Secondo Luca, Gesù risorto si manifesta alla comunità riunita nello stesso giorno della visita delle donne al sepolcro vuoto e dell’apparizione ai due di Emmaus. Li sentiamo ancora intenti ad annunciare quanto sperimentato e riconosciuto nello spezzare del pane che, ecco, è lo stesso Gesù risorto a farsi presente in mezzo a loro, stavolta senza la dinamica di nascondimento/riconoscimento avvenuta lungo la via. Eppure, anche questa scena ci parla di una palese difficoltà dei discepoli a riconoscere nel Risorto il Nazareno, nonostante il saluto iniziale, «Pace a voi» (v. 37). In quell’augurio di pace, lontano da un banale convenevole, risuona la shalom biblica, l’invocazione della benedizione di Dio, il desiderio di bene per la vita dell’altro. Ma i discepoli sono ancora nel terrore e nella paura e non discriminano: credono di avere davanti uno spirito.
Per questo c’è bisogno addirittura di un supplemento di prove. Se per i due di Emmaus erano state le spiegazioni della Scrittura a scaldare il cuore e lo spezzare del pane ad aprire gli occhi, qui, per uscire dalla confusione, servono ulteriori concretezza e carnalità: «carne ed ossa», dice Gesù (v. 39). Questa espressione, per noi così familiare, riscatta il valore della corporeità umana a fronte di uno spiritualismo disincarnato e la riconsegna alla memoria come lo spazio, il tramite concreto dell’esperienza, delle relazioni, dell’amicizia. Poi Gesù mostra le mani e i piedi (v. 40). E, sebbene il racconto non parli di segni della crocifissione a differenza di quello giovanneo, quelle mani e quei piedi portano comunque le stigmate dell’esperienza vissuta, dall’inizio alla fine: strada, guarigioni, insegnamenti, moltiplicazioni, crocifissione. Com’è bello, in questa prima giornata di incontri con il Risorto, che tutto l’essere umano, corpo e anima, carne e ossa, intelligenza, pancia e cuore, vengano chiamati a riconoscere e testimoniare che la relazione sperimentata è ancora viva ed efficace e non è stata interrotta dalla morte!

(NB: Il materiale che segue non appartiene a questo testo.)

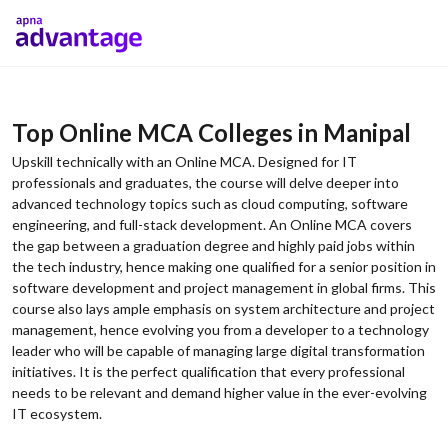
Top Online MCA Colleges in Manipal
Upskill technically with an Online MCA. Designed for IT
professionals and graduates, the course will delve deeper into
advanced technology topics such as cloud computing, software
engineering, and full-stack development. An Online MCA covers
the gap between a graduation degree and highly paid jobs within
the tech industry, hence making one qualified for a senior position in
software development and project management in global firms. This
course also lays ample emphasis on system architecture and project
management, hence evolving you from a developer to a technology
leader who will be capable of managing large digital transformation
initiatives. It is the perfect qualification that every professional
needs to be relevant and demand higher value in the ever-evolving
IT ecosystem.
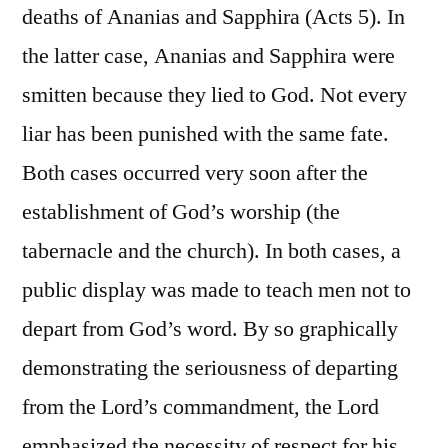
deaths of Ananias and Sapphira (Acts 5). In
the latter case, Ananias and Sapphira were
smitten because they lied to God. Not every
liar has been punished with the same fate.
Both cases occurred very soon after the
establishment of God’s worship (the
tabernacle and the church). In both cases, a
public display was made to teach men not to
depart from God’s word. By so graphically
demonstrating the seriousness of departing
from the Lord’s commandment, the Lord
emphasized the necessity of respect for his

Ma ancora non basta, perché stavolta è la gioia grande, segno lucano di un’esperienza di grazia, a stordire le donne e gli uomini riuniti nel cenacolo. Così Gesù passa al nutrimento, al cibo, a quel pesce arrostito mangiato davanti ai loro occhi chissà quante volte. E aggiunge, infine, la parola, che ricorda, spiega e che «apre la mente». Come fatto con quelli di Emmaus, Gesù riprende tutto quanto di lui era stato preannunciato nelle Scritture (nella “classica” tripartizione della tradizione di Israele, la legge, i profeti e gli altri scritti, qui rappresentati per sineddoche dai salmi), li rimette in sintonia con quella storia di salvezza per Israele e per tutte le genti che Luca ha cuore sin dagli esordi del suo vangelo (cfr. le parole dell’anziano Simeone in Lc 2,30-32). La passione, la morte, la resurrezione e l’annuncio di conversione e perdono esteso a tutti i popoli, iniziando da Gerusalemme (e proprio nel tempio lasceremo questi discepoli col cuore festante, cfr. Lc 24,52): di questo le donne e gli uomini del cenacolo, aiutati dallo Spirito, saranno chiamati ad essere testimoni quando, smesso di contemplare il cielo dell’ascensione, inizieranno a percorrere le strade del mondo portando il nome di Gesù (cfr. il libro degli Atti).
Tutto l’uomo – carne, ossa, occhi, viscere, mani, piedi – e tutta la sua storia – incontri, sequela, sofferenza, finanche la morte – vengono riscattati nel giorno del Signore. Come a dire: non si prende sul serio l’annuncio di Pasqua se non si prende sul serio l’Incarnazione. Così la mente si apre e il cuore si riempie di gioia.